Спустя несколько дней Леонард пришел ко мне. Я кричала на него так, как будто он меня убивал. Фактически, именно это он и делал. Я всё возненавидела, я была в ужасе, у меня не было сил ни на что, иногда я даже не понимала кто я, где я. Но главное, чего я не могла понять – как он мог так поступить со мной? А он смотрел на меня ясными глазами: «Однажды, когда мы заберемся на самую вершину, ты будешь благодарна мне, Натали. Почему ты так сердита на меня? Я не причинил тебе зла».

Он использовал моего брата для осуществления своих отвратительных планов, убил моего отца, довел до смерти мою мать, но мне он не причинил вреда, ведь мои руки-ноги были целы! Он действительно так считал! Только тогда я поняла, что представляет собой Леонард… – Натали бросила опустевшую бутылку на пол и устало уткнулась лицом в подушку. – Он испепелил мою душу, но даже не заметил этого, настолько незначительными ему представлялись мои потери. В этом суть наших отношений. Вскоре его помощники, участвовавшие в проводимых над моей матерью ритуалах, уехали. Остались только Уотерстоуны. Как сложилась жизнь дальше, ты видишь собственными глазами. Темнеет. Иди.

Во рту все еще сохранялся вкус сигареты. Какая гадость; больше никогда не буду курить.

В моей комнате я сделала то, чего не делала уже давно – помолилась. От молитв я отказалась еще в детстве, когда поняла, что, сколько ни молись, папа не вернется раньше, чем потратит все свои деньги. Бог так далеко, решила я, что все равно не услышит меня. Но сейчас, в доме, наполненном злом, я знала, что Он должен быть где-то поблизости. Разве может Он оставаться равнодушным к тому, что Леонард взращивает демона, чтобы однажды сразиться с Ним?

Глава 10: Планы

Натали ничего не ела с самого утра, видимо, сберегая место для того, чтобы пить. Сегодня ее сознание с упорством большим обычного берегло свою ясность, заставляя Натали скрежетать зубами от раздражения.

– Целая бутылка – и ноль эффекта, – пожаловалась она, когда я пришла к ней в полдень. За две недели, прошедшие после столкновения с Леонардом в моей комнате, Натали ни разу не выходила из дома. То на улице было слишком холодно, то ветер дул слишком сильно, то снег шел. Не помню, чтобы погода останавливала ее прежде, будь хоть трижды ненастной.
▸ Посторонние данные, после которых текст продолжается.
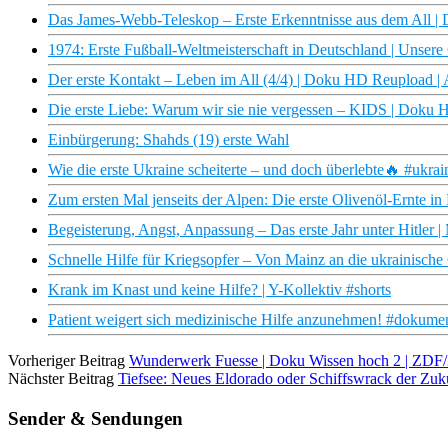
Das James-Webb-Teleskop – Erste Erkenntnisse aus dem All 
1974: Erste Fußball-Weltmeisterschaft in Deutschland | Unse
Der erste Kontakt – Leben im All (4/4) | Doku HD Reupload 
Die erste Liebe: Warum wir sie nie vergessen – KIDS | Doku
Einbürgerung: Shahds (19) erste Wahl
Wie die erste Ukraine scheiterte – und doch überlebte🔥 #ukr
Zum ersten Mal jenseits der Alpen: Die erste Olivenöl-Ernte in
Begeisterung, Angst, Anpassung – Das erste Jahr unter Hitle
Schnelle Hilfe für Kriegsopfer – Von Mainz an die ukrainisc
Krank im Knast und keine Hilfe? | Y-Kollektiv #shorts
Patient weigert sich medizinische Hilfe anzunehmen! #dokument
Vorheriger Beitrag
Wunderwerk Fuesse | Doku Wissen hoch 2 | ZDF
Nächster Beitrag
Tiefsee: Neues Eldorado oder Schiffswrack der Zu
Sender & Sendungen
Натали лежала на кровати, поставив на живот пепельницу, и курила. Одетая в мятую безразмерную мужскую рубашку, вытянувшая длинные, покрытые синяками и ссадинами ноги, Натали выглядела неряшливо и вызывающе. Комната была задымлена как при пожаре. Я вошла и сразу закашлялась.

– Натали, опять ты…

– Знаю-знаю, – Натали стряхнула грозивший обрушиться пепел, промахиваясь и щедро рассыпая его по рубашке, уже прожженной во многих местах. – Я свинья.

– Можно я открою окно?

– Не трави меня свежим воздухом, – отмахнулась Натали.

– А дымом себя и меня травить можно?

– Дым – это наша судьба, Умертвие, – философски изрекла Натали. – Он неизбежен, как моя последующая реинкарнация в мерзкого червяка.

– Он плохо влияет на здоровье, – еще раз попыталась я воспротивиться ей. – Снижает продолжительность жизни.

– Поверь мне, снижение продолжительности наших жизней от вдыхания сигаретного дыма – не то, что должно нас беспокоить, – осклабилась Натали, откровенно веселясь, и я почувствовала неловкость, как будто действительно ляпнула глупость.

– И все равно не стоит столько курить. Вчера ты опять заснула с сигаретой. Устроишь пожар.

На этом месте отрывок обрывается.